#### [What this task involves]
Every line from the one containing "Shure Beta 58" to the one containing "Fri frakt vid" in the records below, both included, must be set down exactly, and no other line.

Records supplied START

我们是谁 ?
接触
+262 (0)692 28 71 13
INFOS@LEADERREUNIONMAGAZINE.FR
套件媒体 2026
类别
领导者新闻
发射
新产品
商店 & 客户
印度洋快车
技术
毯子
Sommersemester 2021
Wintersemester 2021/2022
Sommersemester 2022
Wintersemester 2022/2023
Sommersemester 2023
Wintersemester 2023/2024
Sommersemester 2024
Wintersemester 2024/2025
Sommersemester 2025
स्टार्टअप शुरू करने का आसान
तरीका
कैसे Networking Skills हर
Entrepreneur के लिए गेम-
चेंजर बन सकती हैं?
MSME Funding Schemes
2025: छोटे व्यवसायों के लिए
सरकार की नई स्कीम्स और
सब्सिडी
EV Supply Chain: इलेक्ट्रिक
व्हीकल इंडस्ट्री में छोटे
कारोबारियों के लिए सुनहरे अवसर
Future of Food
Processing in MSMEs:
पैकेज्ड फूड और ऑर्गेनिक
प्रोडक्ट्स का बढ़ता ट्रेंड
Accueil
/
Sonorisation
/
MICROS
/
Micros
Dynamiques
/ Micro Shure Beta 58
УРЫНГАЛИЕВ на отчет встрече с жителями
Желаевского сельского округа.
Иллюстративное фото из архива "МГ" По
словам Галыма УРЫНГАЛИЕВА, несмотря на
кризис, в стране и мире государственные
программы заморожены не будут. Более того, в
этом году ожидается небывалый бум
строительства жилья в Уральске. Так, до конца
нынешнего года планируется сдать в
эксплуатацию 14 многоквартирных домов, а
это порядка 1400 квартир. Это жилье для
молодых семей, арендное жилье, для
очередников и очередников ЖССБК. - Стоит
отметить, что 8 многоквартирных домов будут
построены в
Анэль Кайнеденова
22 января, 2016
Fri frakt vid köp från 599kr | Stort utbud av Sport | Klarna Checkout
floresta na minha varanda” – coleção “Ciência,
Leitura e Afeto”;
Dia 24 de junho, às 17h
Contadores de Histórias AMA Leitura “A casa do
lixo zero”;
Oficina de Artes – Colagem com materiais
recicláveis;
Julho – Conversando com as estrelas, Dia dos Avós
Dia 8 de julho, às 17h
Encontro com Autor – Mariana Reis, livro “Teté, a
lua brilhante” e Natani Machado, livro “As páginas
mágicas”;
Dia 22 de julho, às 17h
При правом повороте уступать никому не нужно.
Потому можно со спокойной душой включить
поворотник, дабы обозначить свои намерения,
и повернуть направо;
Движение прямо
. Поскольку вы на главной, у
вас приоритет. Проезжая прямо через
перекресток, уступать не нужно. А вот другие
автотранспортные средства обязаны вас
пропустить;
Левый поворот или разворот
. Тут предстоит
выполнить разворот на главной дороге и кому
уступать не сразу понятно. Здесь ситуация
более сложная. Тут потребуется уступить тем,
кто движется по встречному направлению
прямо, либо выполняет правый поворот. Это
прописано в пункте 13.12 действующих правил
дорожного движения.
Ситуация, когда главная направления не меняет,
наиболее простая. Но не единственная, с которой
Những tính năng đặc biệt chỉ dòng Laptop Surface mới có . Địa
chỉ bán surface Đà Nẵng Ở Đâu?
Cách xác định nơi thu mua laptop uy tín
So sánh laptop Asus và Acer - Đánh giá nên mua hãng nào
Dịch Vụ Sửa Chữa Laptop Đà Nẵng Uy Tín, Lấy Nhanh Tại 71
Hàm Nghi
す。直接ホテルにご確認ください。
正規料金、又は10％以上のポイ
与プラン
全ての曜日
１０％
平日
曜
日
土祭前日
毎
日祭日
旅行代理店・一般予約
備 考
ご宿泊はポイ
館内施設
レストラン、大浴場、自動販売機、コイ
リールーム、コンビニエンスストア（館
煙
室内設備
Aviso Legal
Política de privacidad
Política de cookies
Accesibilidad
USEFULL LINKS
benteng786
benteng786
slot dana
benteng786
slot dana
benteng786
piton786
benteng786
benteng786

Records supplied END

#### [Exercise result]
/ Micro Shure Beta 58
УРЫНГАЛИЕВ на отчет встрече с жителями
Желаевского сельского округа.
Иллюстративное фото из архива "МГ" По
словам Галыма УРЫНГАЛИЕВА, несмотря на
кризис, в стране и мире государственные
программы заморожены не будут. Более того, в
этом году ожидается небывалый бум
строительства жилья в Уральске. Так, до конца
нынешнего года планируется сдать в
эксплуатацию 14 многоквартирных домов, а
это порядка 1400 квартир. Это жилье для
молодых семей, арендное жилье, для
очередников и очередников ЖССБК. - Стоит
отметить, что 8 многоквартирных домов будут
построены в
Анэль Кайнеденова
22 января, 2016
Fri frakt vid köp från 599kr | Stort utbud av Sport | Klarna Checkout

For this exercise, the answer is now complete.